(Beginning of TASK INPUTS)

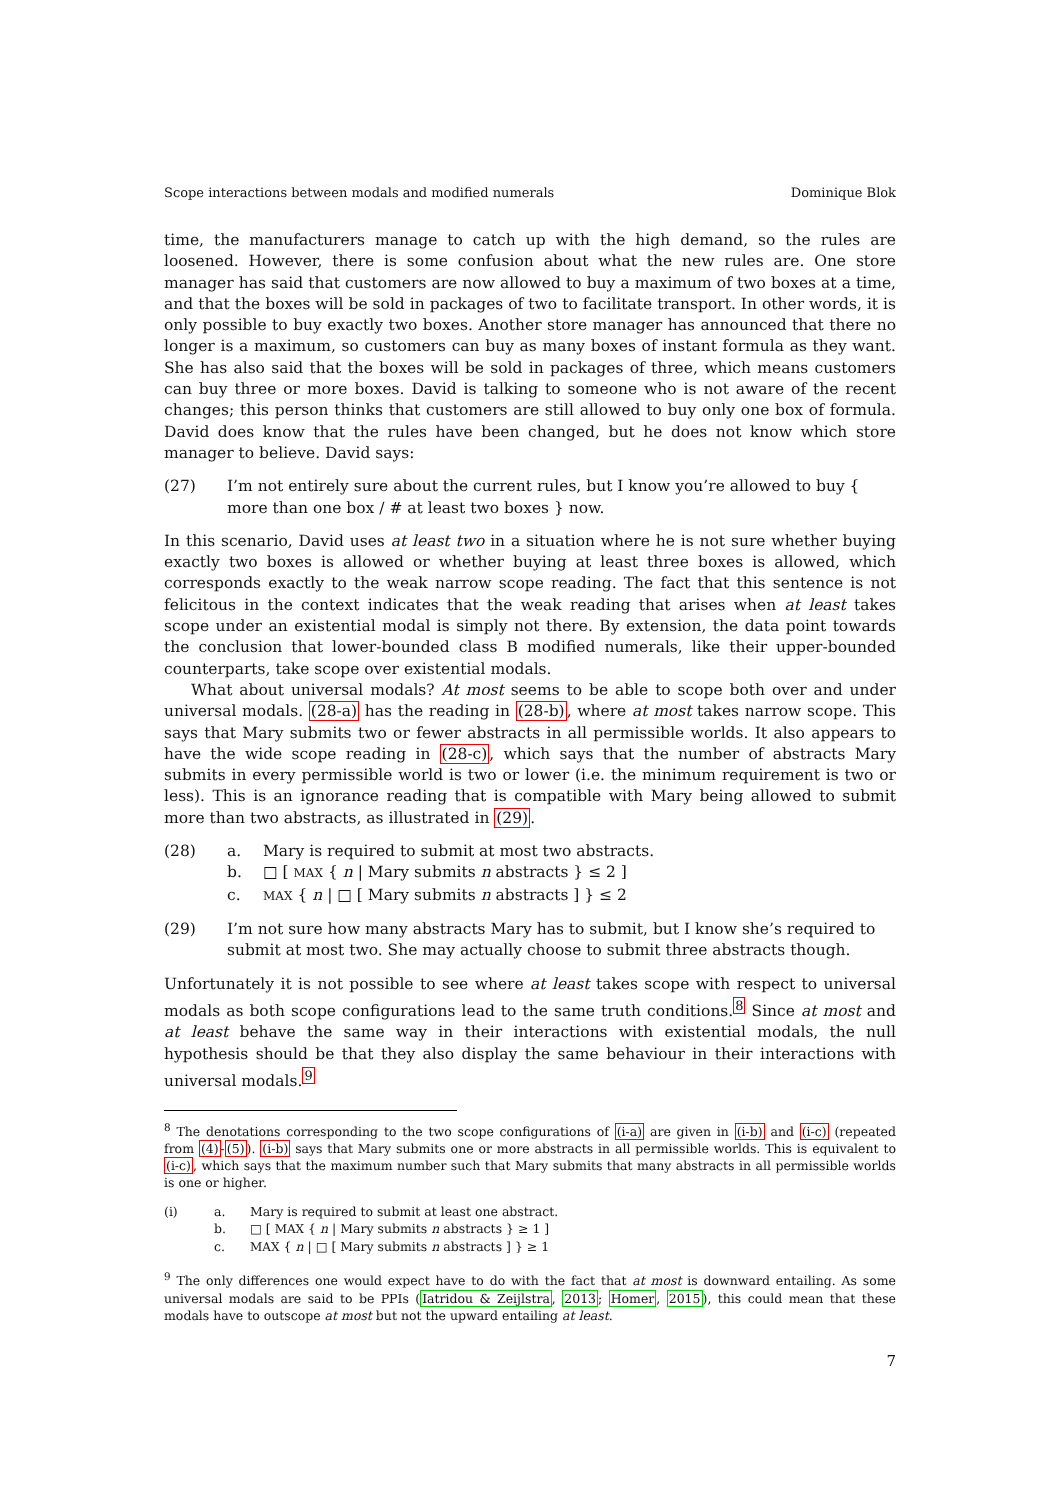Scope interactions between modals and modified numerals Dominique Blok
time, the manufacturers manage to catch up with the high demand, so the rules are loosened. However, there is some confusion about what the new rules are. One store manager has said that customers are now allowed to buy a maximum of two boxes at a time, and that the boxes will be sold in packages of two to facilitate transport. In other words, it is only possible to buy exactly two boxes. Another store manager has announced that there no longer is a maximum, so customers can buy as many boxes of instant formula as they want. She has also said that the boxes will be sold in packages of three, which means customers can buy three or more boxes. David is talking to someone who is not aware of the recent changes; this person thinks that customers are still allowed to buy only one box of formula. David does know that the rules have been changed, but he does not know which store manager to believe. David says:
(27) I’m not entirely sure about the current rules, but I know you’re allowed to buy { more than one box / # at least two boxes } now.
In this scenario, David uses at least two in a situation where he is not sure whether buying exactly two boxes is allowed or whether buying at least three boxes is allowed, which corresponds exactly to the weak narrow scope reading. The fact that this sentence is not felicitous in the context indicates that the weak reading that arises when at least takes scope under an existential modal is simply not there. By extension, the data point towards the conclusion that lower-bounded class B modified numerals, like their upper-bounded counterparts, take scope over existential modals.
What about universal modals? At most seems to be able to scope both over and under universal modals. (28-a) has the reading in (28-b), where at most takes narrow scope. This says that Mary submits two or fewer abstracts in all permissible worlds. It also appears to have the wide scope reading in (28-c), which says that the number of abstracts Mary submits in every permissible world is two or lower (i.e. the minimum requirement is two or less). This is an ignorance reading that is compatible with Mary being allowed to submit more than two abstracts, as illustrated in (29).
(28) a. Mary is required to submit at most two abstracts.
b. □ [ MAX { n | Mary submits n abstracts } ≤ 2 ]
c. MAX { n | □ [ Mary submits n abstracts ] } ≤ 2
(29) I’m not sure how many abstracts Mary has to submit, but I know she’s required to submit at most two. She may actually choose to submit three abstracts though.
Unfortunately it is not possible to see where at least takes scope with respect to universal modals as both scope configurations lead to the same truth conditions.<sup>8</sup> Since at most and at least behave the same way in their interactions with existential modals, the null hypothesis should be that they also display the same behaviour in their interactions with universal modals.<sup>9</sup>
<sup>8</sup> The denotations corresponding to the two scope configurations of (i-a) are given in (i-b) and (i-c) (repeated from (4)-(5)). (i-b) says that Mary submits one or more abstracts in all permissible worlds. This is equivalent to (i-c), which says that the maximum number such that Mary submits that many abstracts in all permissible worlds is one or higher.
(i) a. Mary is required to submit at least one abstract.
b. □ [ MAX { n | Mary submits n abstracts } ≥ 1 ]
c. MAX { n | □ [ Mary submits n abstracts ] } ≥ 1
<sup>9</sup> The only differences one would expect have to do with the fact that at most is downward entailing. As some universal modals are said to be PPIs (Iatridou & Zeijlstra, 2013; Homer, 2015), this could mean that these modals have to outscope at most but not the upward entailing at least.
7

(End of TASK INPUTS)

**EXERCISE AIM:**
If an entry holds a picture, leave the picture out and repeat the rest exactly.

**YOUR SOLUTION:**
Scope interactions between modals and modified numerals Dominique Blok
time, the manufacturers manage to catch up with the high demand, so the rules are loosened. However, there is some confusion about what the new rules are. One store manager has said that customers are now allowed to buy a maximum of two boxes at a time, and that the boxes will be sold in packages of two to facilitate transport. In other words, it is only possible to buy exactly two boxes. Another store manager has announced that there no longer is a maximum, so customers can buy as many boxes of instant formula as they want. She has also said that the boxes will be sold in packages of three, which means customers can buy three or more boxes. David is talking to someone who is not aware of the recent changes; this person thinks that customers are still allowed to buy only one box of formula. David does know that the rules have been changed, but he does not know which store manager to believe. David says:
(27) I’m not entirely sure about the current rules, but I know you’re allowed to buy { more than one box / # at least two boxes } now.
In this scenario, David uses at least two in a situation where he is not sure whether buying exactly two boxes is allowed or whether buying at least three boxes is allowed, which corresponds exactly to the weak narrow scope reading. The fact that this sentence is not felicitous in the context indicates that the weak reading that arises when at least takes scope under an existential modal is simply not there. By extension, the data point towards the conclusion that lower-bounded class B modified numerals, like their upper-bounded counterparts, take scope over existential modals.
What about universal modals? At most seems to be able to scope both over and under universal modals. (28-a) has the reading in (28-b), where at most takes narrow scope. This says that Mary submits two or fewer abstracts in all permissible worlds. It also appears to have the wide scope reading in (28-c), which says that the number of abstracts Mary submits in every permissible world is two or lower (i.e. the minimum requirement is two or less). This is an ignorance reading that is compatible with Mary being allowed to submit more than two abstracts, as illustrated in (29).
(28) a. Mary is required to submit at most two abstracts.
b. □ [ MAX { n | Mary submits n abstracts } ≤ 2 ]
c. MAX { n | □ [ Mary submits n abstracts ] } ≤ 2
(29) I’m not sure how many abstracts Mary has to submit, but I know she’s required to submit at most two. She may actually choose to submit three abstracts though.
Unfortunately it is not possible to see where at least takes scope with respect to universal modals as both scope configurations lead to the same truth conditions.<sup>8</sup> Since at most and at least behave the same way in their interactions with existential modals, the null hypothesis should be that they also display the same behaviour in their interactions with universal modals.<sup>9</sup>
<sup>8</sup> The denotations corresponding to the two scope configurations of (i-a) are given in (i-b) and (i-c) (repeated from (4)-(5)). (i-b) says that Mary submits one or more abstracts in all permissible worlds. This is equivalent to (i-c), which says that the maximum number such that Mary submits that many abstracts in all permissible worlds is one or higher.
(i) a. Mary is required to submit at least one abstract.
b. □ [ MAX { n | Mary submits n abstracts } ≥ 1 ]
c. MAX { n | □ [ Mary submits n abstracts ] } ≥ 1
<sup>9</sup> The only differences one would expect have to do with the fact that at most is downward entailing. As some universal modals are said to be PPIs (Iatridou & Zeijlstra, 2013; Homer, 2015), this could mean that these modals have to outscope at most but not the upward entailing at least.
7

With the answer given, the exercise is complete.